Berlin Trotz der vielen Gipfeltreffen der Regierungschefs der größten Industrie- und Schwellenländer: Im Alltag handeln Kanzlerin Angela Merkel und ihre Kollegen wieder jeder für sich und ihr Land allein. Mit negativen Folgen für alle in der Welt. Das jedenfalls meinen die Volkswirte der Industrieländer-Organisation OECD in ihrem neuen Wirtschaftsausblick.

„Acht Jahre nach der Finanzkrise ist die Erholung immer noch enttäuschend schwach“, sagt OECD-Chefvolkswirtin Catherine Mann. In diesem Jahr erwartet sie nur ein Weltwirtschaftswachstum von drei Prozent, im nächsten von immer noch schlappen 3,3 Prozent.
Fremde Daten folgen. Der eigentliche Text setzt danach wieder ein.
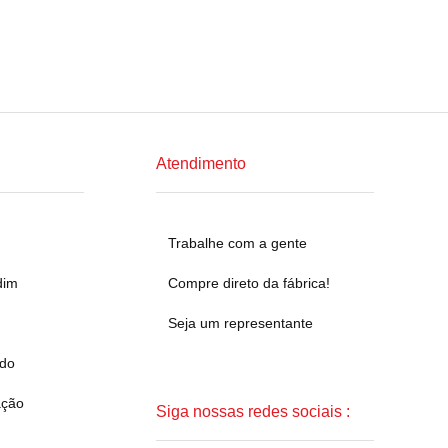
Atendimento
Trabalhe com a gente
dim
Compre direto da fábrica!
Seja um representante
ado
ação
Siga nossas redes sociais :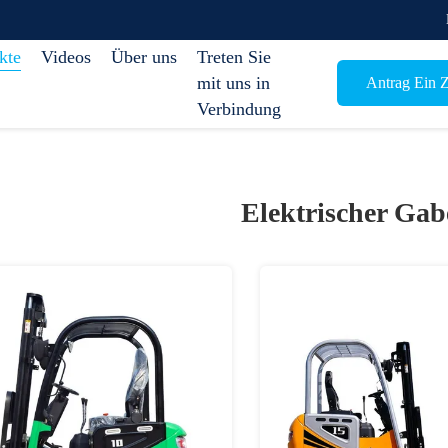
kte
Videos
Über uns
Treten Sie
mit uns in
Antrag Ein Z
Verbindung
Elektrischer Gab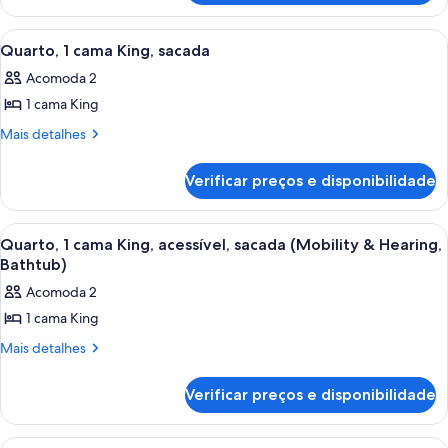
de
2
casal,
camas
Carrega
Quarto de hotel com uma cama grande,
5
vista
de
Quarto, 1 cama King, sacada
todas
casal,
para
Acomoda 2
vista
as
a
para
1 cama King
fotos
cidade
a
de
Mais
Mais detalhes
cidade
detalhes
Quarto,
de
1
Verificar preços e disponibilidade
Quarto,
cama
1
King,
cama
Carrega
Quarto de hotel com uma cama grande,
5
King,
sacada
Quarto, 1 cama King, acessível, sacada (Mobility & Hearing,
todas
sacada
Bathtub)
as
Acomoda 2
fotos
1 cama King
de
Quarto,
Mais
Mais detalhes
detalhes
1
de
cama
Verificar preços e disponibilidade
Quarto,
King,
1
cama
acessível,
Carrega
Quarto de hotel com uma cama grande,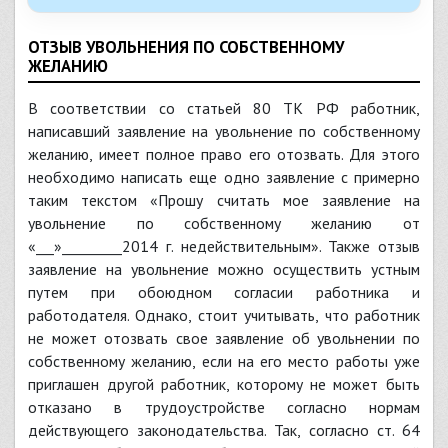
ОТЗЫВ УВОЛЬНЕНИЯ ПО СОБСТВЕННОМУ
ЖЕЛАНИЮ
В соответствии со статьей 80 ТК РФ работник,
написавший заявление на увольнение по собственному
желанию, имеет полное право его отозвать. Для этого
необходимо написать еще одно заявление с примерно
таким текстом «Прошу считать мое заявление на
увольнение по собственному желанию от
«___»__________2014 г. недействительным». Также отзыв
заявление на увольнение можно осуществить устным
путем при обоюдном согласии работника и
работодателя. Однако, стоит учитывать, что работник
не может отозвать свое заявление об увольнении по
собственному желанию, если на его место работы уже
приглашен другой работник, которому не может быть
отказано в трудоустройстве согласно нормам
действующего законодательства. Так, согласно ст. 64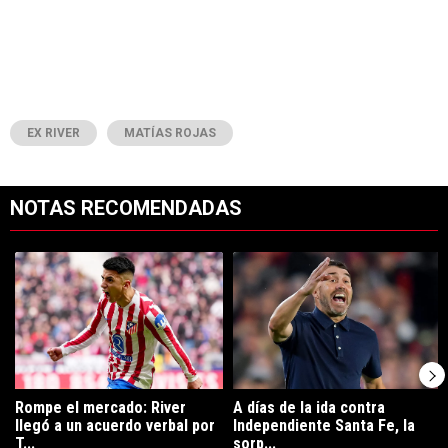
EX RIVER
MATÍAS ROJAS
NOTAS RECOMENDADAS
Este listado muestra los artículos con más comentarios en los últimos 7
Un artículo de tendencia con el título "Rompe el mercado: River lleg
Un artículo de tendencia con el tí
Rompe el mercado: River
A días de la ida contra
llegó a un acuerdo verbal por
Independiente Santa Fe, la
T...
sorp...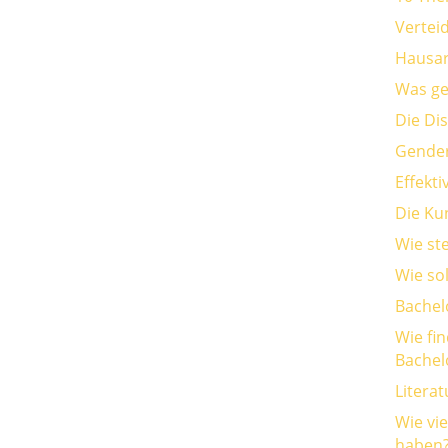
Vertei
Hausar
Was geh
Die Di
Gender
Effekt
Die Kun
Wie st
Wie so
Bachel
Wie fi
Bachel
Litera
Wie vi
haben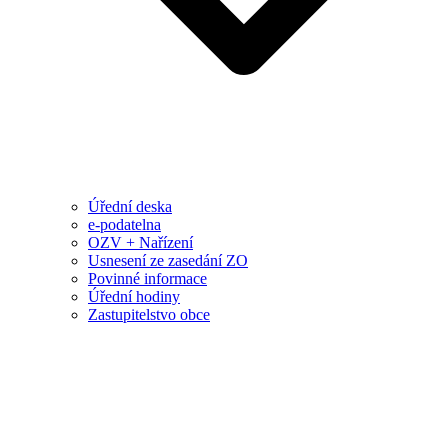
Úřední deska
e-podatelna
OZV + Nařízení
Usnesení ze zasedání ZO
Povinné informace
Úřední hodiny
Zastupitelstvo obce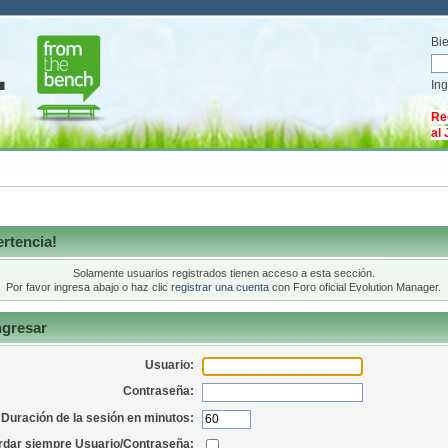
Bi
In
Re
al
rtencia!
Solamente usuarios registrados tienen acceso a esta sección.
Por favor ingresa abajo o haz clic
registrar una cuenta
con Foro oficial Evolution Manager.
ngresar
Usuario:
Contraseña:
Duración de la sesión en minutos:
dar siempre Usuario/Contraseña: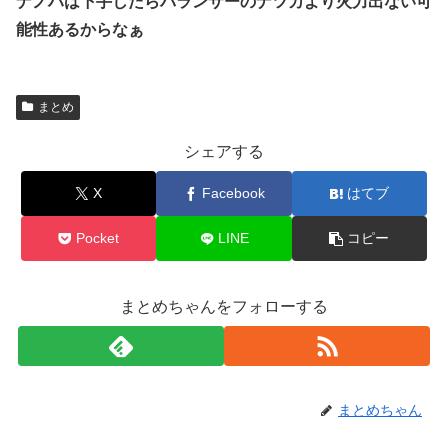
ナノハは下手したらバランサーのナツカより火力出ない可
能性あるからなぁ
まとめ
シェアする
X
Facebook
はてブ
Pocket
LINE
コピー
まとめちゃんをフォローする
まとめちゃん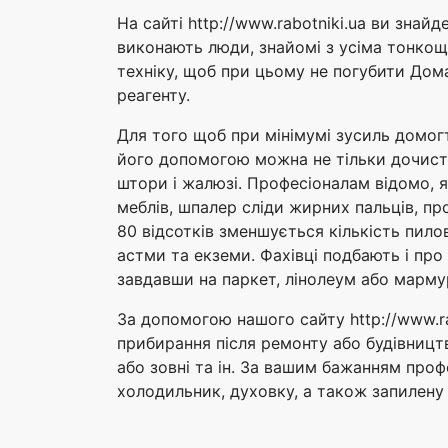
На сайті http://www.rabotniki.ua ви знай
виконають люди, знайомі з усіма тонкоща
техніку, щоб при цьому не погубити Дома
реагенту.
Для того щоб при мінімумі зусиль домог
його допомогою можна не тільки дочиста 
штори і жалюзі. Професіоналам відомо, 
меблів, шпалер сліди жирних пальців, пр
80 відсотків зменшується кількість пило
астми та екземи. Фахівці подбають і про
завдавши на паркет, лінолеум або мармур
За допомогою нашого сайту http://www.ra
прибирання після ремонту або будівництв
або зовні та ін. За вашим бажанням проф
холодильник, духовку, а також запилену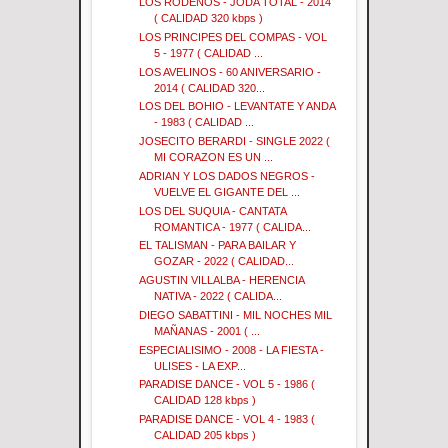
LOS RODEÑOS - JODA TOTAL - 2014
( CALIDAD 320 kbps )
LOS PRINCIPES DEL COMPAS - VOL
5 - 1977 ( CALIDAD ...
LOS AVELINOS - 60 ANIVERSARIO -
2014 ( CALIDAD 320...
LOS DEL BOHIO - LEVANTATE Y ANDA
- 1983 ( CALIDAD ...
JOSECITO BERARDI - SINGLE 2022 (
MI CORAZON ES UN ...
ADRIAN Y LOS DADOS NEGROS -
VUELVE EL GIGANTE DEL ...
LOS DEL SUQUIA - CANTATA
ROMANTICA - 1977 ( CALIDA...
EL TALISMAN - PARA BAILAR Y
GOZAR - 2022 ( CALIDAD...
AGUSTIN VILLALBA - HERENCIA
NATIVA - 2022 ( CALIDA...
DIEGO SABATTINI - MIL NOCHES MIL
MAÑANAS - 2001 ( ...
ESPECIALISIMO - 2008 - LA FIESTA -
ULISES - LA EXP...
PARADISE DANCE - VOL 5 - 1986 (
CALIDAD 128 kbps )
PARADISE DANCE - VOL 4 - 1983 (
CALIDAD 205 kbps )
Vor der Krise, erinnert sie, waren Raten von fünf Prozent normal. „Die Wirtschaft scheint gefangen in einer Falle sich verstetigender niedriger Wachstumsraten“, so Mann, und sie verlangt: „Die Politik muss endlich gemeinsam handeln!“

Konkret meint die OECD damit: Die Industriestaaten sollen sich gemeinsam verabreden, zusätzlich einen halben Prozentpunkt ihres Bruttoinlandsprodukts für Investitionen bereitzustellen. Bei niedrigen Zinsen sei dies finanzierbar. Allein Deutschland müsste dann knapp 15 Milliarden Euro bereitstellen.
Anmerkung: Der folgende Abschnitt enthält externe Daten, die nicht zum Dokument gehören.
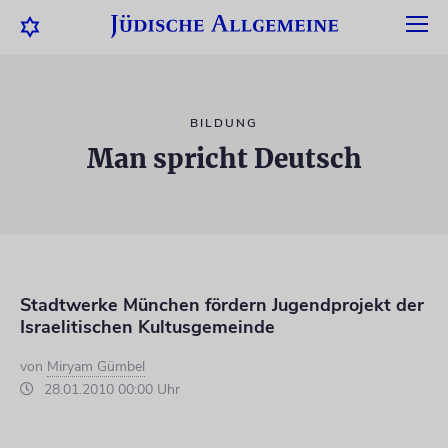
BILDUNG
Man spricht Deutsch
Stadtwerke München fördern Jugendprojekt der
Israelitischen Kultusgemeinde
von
Miryam Gümbel
28.01.2010 00:00 Uhr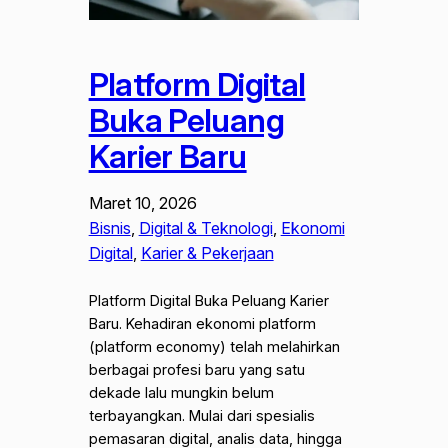
Platform Digital
Buka Peluang
Karier Baru
Maret 10, 2026
Bisnis
, 
Digital & Teknologi
, 
Ekonomi
Digital
, 
Karier & Pekerjaan
Platform Digital Buka Peluang Karier
Baru. Kehadiran ekonomi platform
(platform economy) telah melahirkan
berbagai profesi baru yang satu
dekade lalu mungkin belum
terbayangkan. Mulai dari spesialis
pemasaran digital, analis data, hingga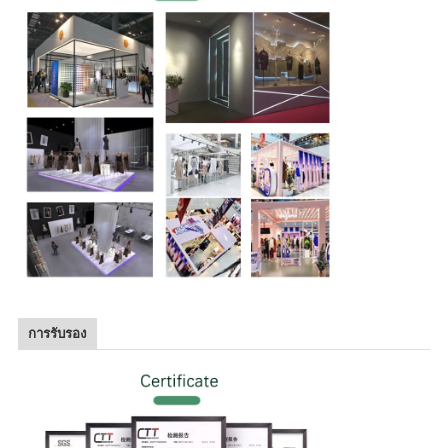
การรับรอง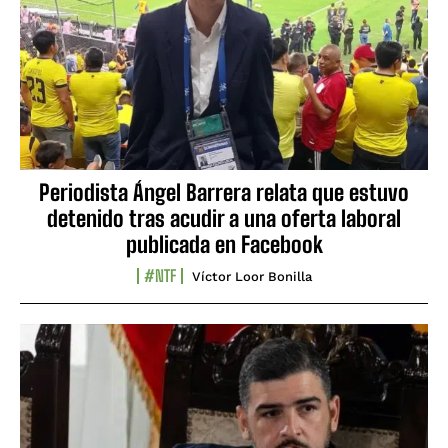
Periodista Ángel Barrera relata que estuvo
detenido tras acudir a una oferta laboral
publicada en Facebook
#NTF
Víctor Loor Bonilla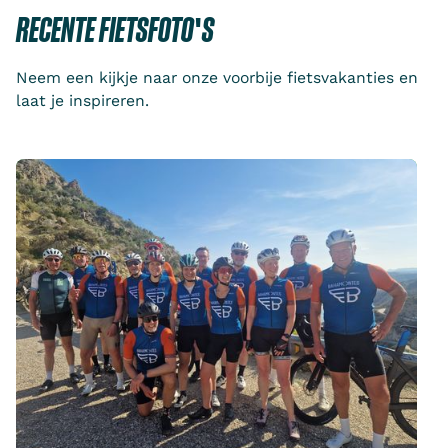
RECENTE FIETSFOTO'S
Neem een kijkje naar onze voorbije fietsvakanties en
laat je inspireren.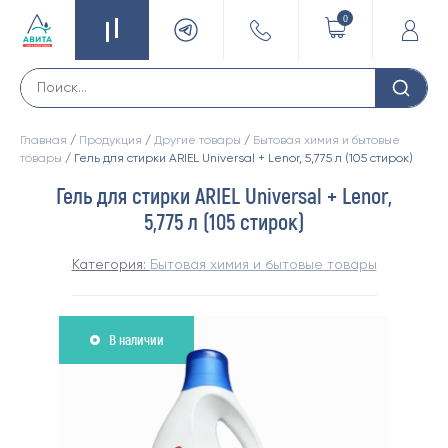
0
Главная
/
Продукция
/
Другие товары
/
Бытовая химия и бытовые
товары
/ Гель для стирки ARIEL Universal + Lenor, 5,775 л (105 стирок)
Гель для стирки ARIEL Universal + Lenor,
5,775 л (105 стирок)
Категория:
Бытовая химия и бытовые товары
В наличии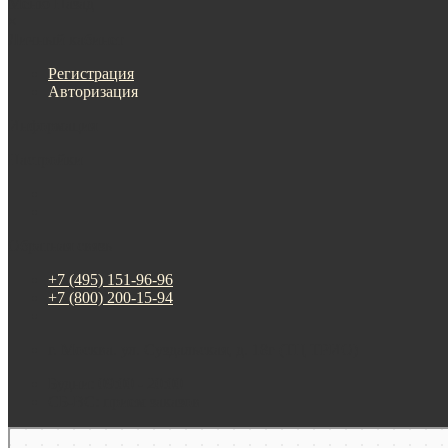
Меню
Назад
×
Личный кабинет
Регистрация
Авторизация
Информация
Настройки
Обратная связь
+7 (495) 151-96-96
+7 (800) 200-15-94
г. Москва. ул. Суздальская, д. 18г (ТЦ ТРИО)
Будни: 09:00 - 20:00
СБ-ВС: прием заказов
Москва
Яндекс Карты — транспорт, навигация, поиск мест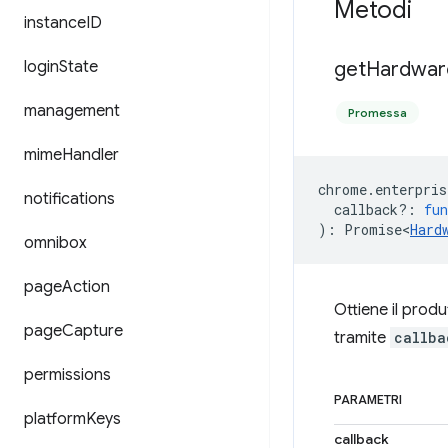
Metodi
instance
ID
login
State
get
Hardwar
management
Promessa
mime
Handler
chrome
.
enterpris
notifications
callback?
:
fun
)
:
Promise<
Hard
omnibox
page
Action
Ottiene il produ
page
Capture
tramite
callba
permissions
PARAMETRI
platform
Keys
callback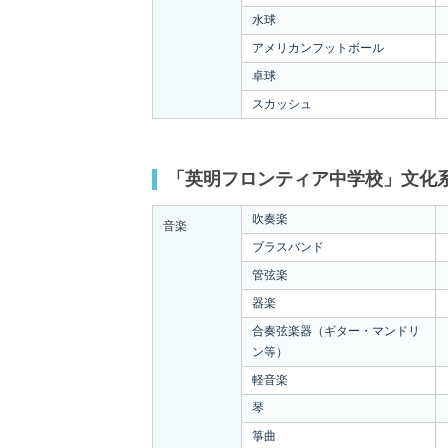
水球
アメリカンフットボール
卓球
スカッシュ
「英明フロンティア中学校」文化
吹奏楽
音楽
ブラスバンド
管弦楽
器楽
合奏弦楽器（ギター・マンドリ
ン等）
軽音楽
琴
箏曲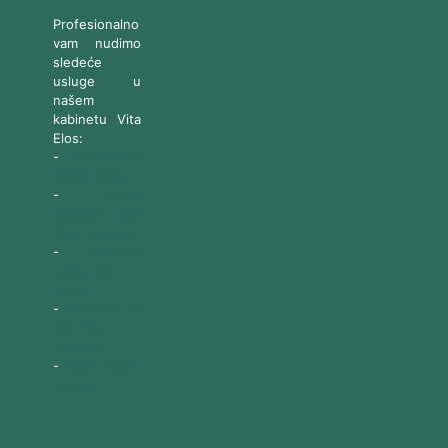
Profesionalno
vam nudimo
sledeće
usluge u
našem
kabinetu Vita
Elos:
-
Ultrazvučni
SMAS lifting
-
Trajna
epilacija 808
Diod laserom
-
Laserski
karbonski
piling
-
Tretmani sa
Nd:YAG
Laserom
-
Naše ostale
usluge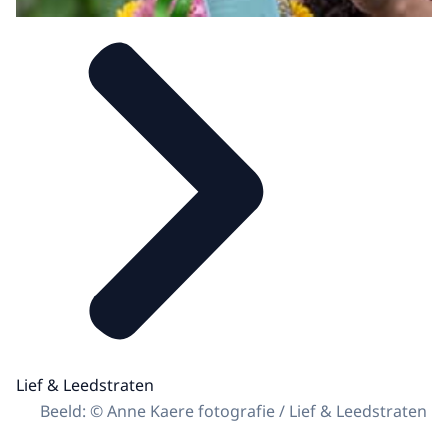
Lief & Leedstraten
Beeld: © Anne Kaere fotografie / Lief & Leedstraten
„Es geht dabei nicht um irgendwelchen Beton, sondern um sinnvolle Investitionen, etwa in den Erhalt von Straßen, Brücken, Schienen und öffentlichen Gebäuden, neue Breitbandnetze und auch eine Verbesserung des Bildungssystems“, sagt Christian Kastrop, Direktor der OECD-Wirtschaftsabteilung. „Es ist jetzt nicht die Zeit für die schwarze Null“, stellt er sich gegen Bundesfinanzminister Wolfgang Schäuble (CDU), in dessen Finanzministerium er früher arbeitete. Aus Sicht der OECD würde das gemeinsame Wachstumsprogramm die Weltwirtschaft aus ihrer Lethargie ziehen, und davon würde dann auch die Exportnation Deutschland mittel- und langfristig mit höheren Wachstumsraten profitieren.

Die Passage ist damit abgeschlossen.